▶
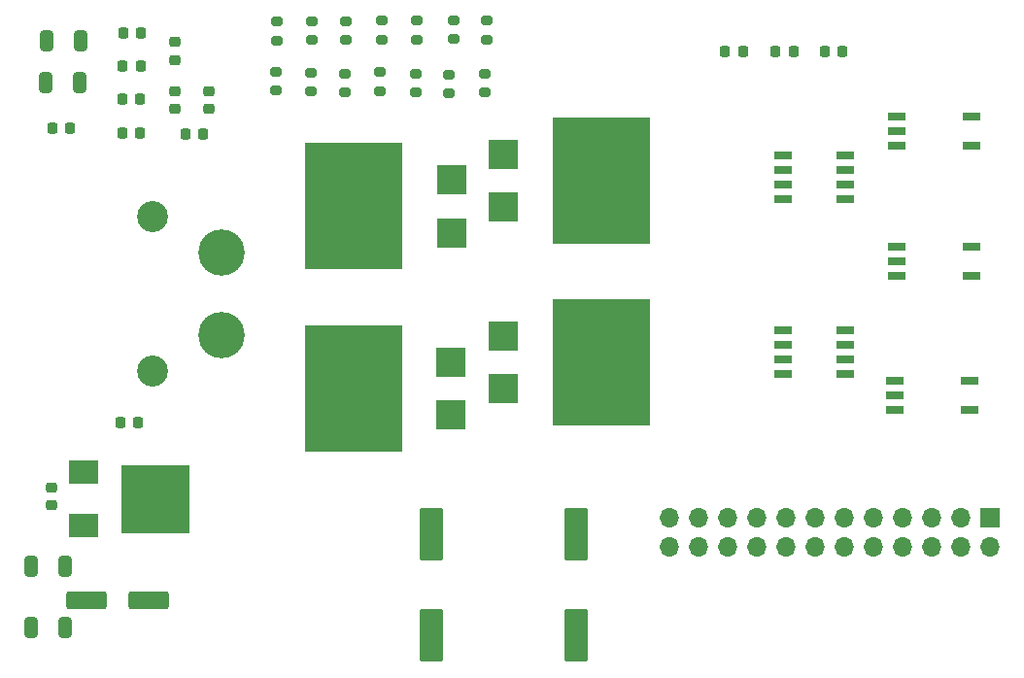
<source format=gbr>
%TF.GenerationSoftware,KiCad,Pcbnew,(7.0.0)*%
%TF.CreationDate,2023-02-15T20:10:10+09:00*%
%TF.ProjectId,_____,618744ac-c12e-46b6-9963-61645f706362,rev?*%
%TF.SameCoordinates,Original*%
%TF.FileFunction,Soldermask,Top*%
%TF.FilePolarity,Negative*%
%FSLAX46Y46*%
G04 Gerber Fmt 4.6, Leading zero omitted, Abs format (unit mm)*
G04 Created by KiCad (PCBNEW (7.0.0)) date 2023-02-15 20:10:10*
%MOMM*%
%LPD*%
G01*
G04 APERTURE LIST*
G04 Aperture macros list*
%AMRoundRect*
0 Rectangle with rounded corners*
0 $1 Rounding radius*
0 $2 $3 $4 $5 $6 $7 $8 $9 X,Y pos of 4 corners*
0 Add a 4 corners polygon primitive as box body*
4,1,4,$2,$3,$4,$5,$6,$7,$8,$9,$2,$3,0*
0 Add four circle primitives for the rounded corners*
1,1,$1+$1,$2,$3*
1,1,$1+$1,$4,$5*
1,1,$1+$1,$6,$7*
1,1,$1+$1,$8,$9*
0 Add four rect primitives between the rounded corners*
20,1,$1+$1,$2,$3,$4,$5,0*
20,1,$1+$1,$4,$5,$6,$7,0*
20,1,$1+$1,$6,$7,$8,$9,0*
20,1,$1+$1,$8,$9,$2,$3,0*%
G04 Aperture macros list end*
%ADD10RoundRect,0.200000X0.275000X-0.200000X0.275000X0.200000X-0.275000X0.200000X-0.275000X-0.200000X0*%
%ADD11RoundRect,0.225000X0.250000X-0.225000X0.250000X0.225000X-0.250000X0.225000X-0.250000X-0.225000X0*%
%ADD12R,2.500000X2.500000*%
%ADD13R,8.500000X11.000000*%
%ADD14R,1.700000X1.700000*%
%ADD15O,1.700000X1.700000*%
%ADD16RoundRect,0.218750X-0.218750X-0.256250X0.218750X-0.256250X0.218750X0.256250X-0.218750X0.256250X0*%
%ADD17R,1.650000X0.700000*%
%ADD18R,2.500000X2.000000*%
%ADD19R,6.000000X6.000000*%
%ADD20RoundRect,0.218750X-0.256250X0.218750X-0.256250X-0.218750X0.256250X-0.218750X0.256250X0.218750X0*%
%ADD21RoundRect,0.225000X-0.225000X-0.250000X0.225000X-0.250000X0.225000X0.250000X-0.225000X0.250000X0*%
%ADD22RoundRect,0.250000X-0.325000X-0.650000X0.325000X-0.650000X0.325000X0.650000X-0.325000X0.650000X0*%
%ADD23RoundRect,0.250000X0.325000X0.650000X-0.325000X0.650000X-0.325000X-0.650000X0.325000X-0.650000X0*%
%ADD24RoundRect,0.218750X0.218750X0.256250X-0.218750X0.256250X-0.218750X-0.256250X0.218750X-0.256250X0*%
%ADD25R,1.525000X0.700000*%
%ADD26RoundRect,0.250001X0.799999X-2.049999X0.799999X2.049999X-0.799999X2.049999X-0.799999X-2.049999X0*%
%ADD27RoundRect,0.250000X-1.500000X-0.550000X1.500000X-0.550000X1.500000X0.550000X-1.500000X0.550000X0*%
%ADD28C,4.050000*%
%ADD29C,2.700000*%
G04 APERTURE END LIST*
D10*
%TO.C,R1*%
X47570000Y-38205000D03*
X47570000Y-36555000D03*
%TD*%
D11*
%TO.C,C7*%
X41607500Y-44215000D03*
X41607500Y-42665000D03*
%TD*%
D12*
%TO.C,Q3*%
X67294999Y-48119999D03*
D13*
X75794999Y-50419999D03*
D12*
X67294999Y-52719999D03*
%TD*%
D14*
%TO.C,J2*%
X109724999Y-79849999D03*
D15*
X109724999Y-82389999D03*
X107184999Y-79849999D03*
X107184999Y-82389999D03*
X104644999Y-79849999D03*
X104644999Y-82389999D03*
X102104999Y-79849999D03*
X102104999Y-82389999D03*
X99564999Y-79849999D03*
X99564999Y-82389999D03*
X97024999Y-79849999D03*
X97024999Y-82389999D03*
X94484999Y-79849999D03*
X94484999Y-82389999D03*
X91944999Y-79849999D03*
X91944999Y-82389999D03*
X89404999Y-79849999D03*
X89404999Y-82389999D03*
X86864999Y-79849999D03*
X86864999Y-82389999D03*
X84324999Y-79849999D03*
X84324999Y-82389999D03*
X81784999Y-79849999D03*
X81784999Y-82389999D03*
%TD*%
D16*
%TO.C,D6*%
X27945000Y-45835000D03*
X29520000Y-45835000D03*
%TD*%
D10*
%TO.C,R2*%
X50570000Y-38195000D03*
X50570000Y-36545000D03*
%TD*%
D17*
%TO.C,IC3*%
X107909999Y-70394999D03*
X107909999Y-67854999D03*
X101409999Y-67854999D03*
X101409999Y-69124999D03*
X101409999Y-70394999D03*
%TD*%
D10*
%TO.C,R9*%
X50470000Y-42665000D03*
X50470000Y-41015000D03*
%TD*%
D18*
%TO.C,IC6*%
X30709999Y-75869999D03*
X30709999Y-80469999D03*
D19*
X36959999Y-78169999D03*
%TD*%
D10*
%TO.C,R8*%
X47470000Y-42605000D03*
X47470000Y-40955000D03*
%TD*%
%TO.C,R6*%
X62920000Y-38115000D03*
X62920000Y-36465000D03*
%TD*%
D17*
%TO.C,IC4*%
X108094999Y-58769999D03*
X108094999Y-56229999D03*
X101594999Y-56229999D03*
X101594999Y-57499999D03*
X101594999Y-58769999D03*
%TD*%
D20*
%TO.C,D4*%
X38657500Y-38362500D03*
X38657500Y-39937500D03*
%TD*%
D21*
%TO.C,C8*%
X33925000Y-71550000D03*
X35475000Y-71550000D03*
%TD*%
D16*
%TO.C,D9*%
X86590000Y-39220000D03*
X88165000Y-39220000D03*
%TD*%
D22*
%TO.C,C3*%
X27497500Y-38255000D03*
X30447500Y-38255000D03*
%TD*%
D10*
%TO.C,R12*%
X59610000Y-42735000D03*
X59610000Y-41085000D03*
%TD*%
D23*
%TO.C,C1*%
X29065000Y-84070000D03*
X26115000Y-84070000D03*
%TD*%
D16*
%TO.C,D3*%
X34130000Y-37570000D03*
X35705000Y-37570000D03*
%TD*%
%TO.C,D5*%
X34070000Y-46320000D03*
X35645000Y-46320000D03*
%TD*%
%TO.C,D10*%
X95270000Y-39220000D03*
X96845000Y-39220000D03*
%TD*%
D12*
%TO.C,Q2*%
X62739999Y-70879999D03*
D13*
X54239999Y-68579999D03*
D12*
X62739999Y-66279999D03*
%TD*%
D24*
%TO.C,D2*%
X35625000Y-43330000D03*
X34050000Y-43330000D03*
%TD*%
D16*
%TO.C,D1*%
X34082500Y-40470000D03*
X35657500Y-40470000D03*
%TD*%
D10*
%TO.C,R5*%
X59750000Y-38155000D03*
X59750000Y-36505000D03*
%TD*%
D11*
%TO.C,C6*%
X38667500Y-44200000D03*
X38667500Y-42650000D03*
%TD*%
D20*
%TO.C,D7*%
X27860000Y-77162500D03*
X27860000Y-78737500D03*
%TD*%
D10*
%TO.C,R3*%
X53570000Y-38185000D03*
X53570000Y-36535000D03*
%TD*%
D25*
%TO.C,U2*%
X97051999Y-52069999D03*
X97051999Y-50799999D03*
X97051999Y-49529999D03*
X97051999Y-48259999D03*
X91627999Y-48259999D03*
X91627999Y-49529999D03*
X91627999Y-50799999D03*
X91627999Y-52069999D03*
%TD*%
D10*
%TO.C,R11*%
X56490000Y-42640000D03*
X56490000Y-40990000D03*
%TD*%
D16*
%TO.C,D8*%
X90982500Y-39220000D03*
X92557500Y-39220000D03*
%TD*%
D12*
%TO.C,Q1*%
X67284999Y-63999999D03*
D13*
X75784999Y-66299999D03*
D12*
X67284999Y-68599999D03*
%TD*%
%TO.C,Q4*%
X62744999Y-54969999D03*
D13*
X54244999Y-52669999D03*
D12*
X62744999Y-50369999D03*
%TD*%
D10*
%TO.C,R7*%
X65830000Y-38135000D03*
X65830000Y-36485000D03*
%TD*%
D17*
%TO.C,IC5*%
X108094999Y-47394999D03*
X108094999Y-44854999D03*
X101594999Y-44854999D03*
X101594999Y-46124999D03*
X101594999Y-47394999D03*
%TD*%
D10*
%TO.C,R10*%
X53460000Y-42735000D03*
X53460000Y-41085000D03*
%TD*%
D25*
%TO.C,U1*%
X91627999Y-63499999D03*
X91627999Y-64769999D03*
X91627999Y-66039999D03*
X91627999Y-67309999D03*
X97051999Y-67309999D03*
X97051999Y-66039999D03*
X97051999Y-64769999D03*
X97051999Y-63499999D03*
%TD*%
D10*
%TO.C,R4*%
X56700000Y-38160000D03*
X56700000Y-36510000D03*
%TD*%
D26*
%TO.C,C11*%
X73660000Y-90080000D03*
X73660000Y-81280000D03*
%TD*%
%TO.C,C10*%
X60990000Y-90050000D03*
X60990000Y-81250000D03*
%TD*%
D27*
%TO.C,C9*%
X30950000Y-86980000D03*
X36350000Y-86980000D03*
%TD*%
D28*
%TO.C,J1*%
X42720000Y-63925000D03*
X42720000Y-56725000D03*
D29*
X36720000Y-53575000D03*
X36720000Y-67075000D03*
%TD*%
D21*
%TO.C,C5*%
X39577500Y-46390000D03*
X41127500Y-46390000D03*
%TD*%
D10*
%TO.C,R13*%
X62540000Y-42825000D03*
X62540000Y-41175000D03*
%TD*%
D23*
%TO.C,C2*%
X29065000Y-89350000D03*
X26115000Y-89350000D03*
%TD*%
D22*
%TO.C,C4*%
X27432500Y-41930000D03*
X30382500Y-41930000D03*
%TD*%
D10*
%TO.C,R14*%
X65620000Y-42770000D03*
X65620000Y-41120000D03*
%TD*%
M02*

</source>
◀
### WHAT NEEDS TO BE DONE
State how many lines of the data include the word "KiCad", with nothing else.

### EXERCISE ANSWER
2